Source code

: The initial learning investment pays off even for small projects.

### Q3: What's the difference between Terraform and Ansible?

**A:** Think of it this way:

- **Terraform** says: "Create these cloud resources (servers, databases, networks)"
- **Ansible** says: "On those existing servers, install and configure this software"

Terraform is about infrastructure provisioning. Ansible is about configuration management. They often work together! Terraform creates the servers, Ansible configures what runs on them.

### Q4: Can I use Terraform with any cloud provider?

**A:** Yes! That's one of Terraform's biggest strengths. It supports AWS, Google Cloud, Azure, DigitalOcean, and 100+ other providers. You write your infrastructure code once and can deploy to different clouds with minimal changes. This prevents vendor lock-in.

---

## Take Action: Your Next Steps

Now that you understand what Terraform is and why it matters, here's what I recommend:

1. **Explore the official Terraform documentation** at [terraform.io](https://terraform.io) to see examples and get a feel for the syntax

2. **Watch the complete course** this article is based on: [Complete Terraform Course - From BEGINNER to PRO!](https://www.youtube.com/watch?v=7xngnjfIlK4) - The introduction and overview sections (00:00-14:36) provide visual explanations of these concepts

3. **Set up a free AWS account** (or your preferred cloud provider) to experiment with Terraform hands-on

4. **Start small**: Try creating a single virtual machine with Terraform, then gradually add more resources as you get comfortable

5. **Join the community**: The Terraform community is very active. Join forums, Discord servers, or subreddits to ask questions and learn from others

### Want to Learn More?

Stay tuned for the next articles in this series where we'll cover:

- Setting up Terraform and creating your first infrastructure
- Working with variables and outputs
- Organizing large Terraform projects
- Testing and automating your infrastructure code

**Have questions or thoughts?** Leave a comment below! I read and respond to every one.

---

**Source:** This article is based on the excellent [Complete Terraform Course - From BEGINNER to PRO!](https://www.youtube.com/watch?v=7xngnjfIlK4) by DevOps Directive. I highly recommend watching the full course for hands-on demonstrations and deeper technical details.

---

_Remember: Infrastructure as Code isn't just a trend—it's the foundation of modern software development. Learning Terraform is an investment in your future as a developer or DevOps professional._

----------------------------------------

Task directions: Find "## Take Action: Your Next Steps" in the entries above and copy that whole line exactly, then each line after it through the line that contains "1. **Explore the".

Exercise solution:
## Take Action: Your Next Steps

Now that you understand what Terraform is and why it matters, here's what I recommend:

1. **Explore the official Terraform documentation** at [terraform.io](https://terraform.io) to see examples and get a feel for the syntax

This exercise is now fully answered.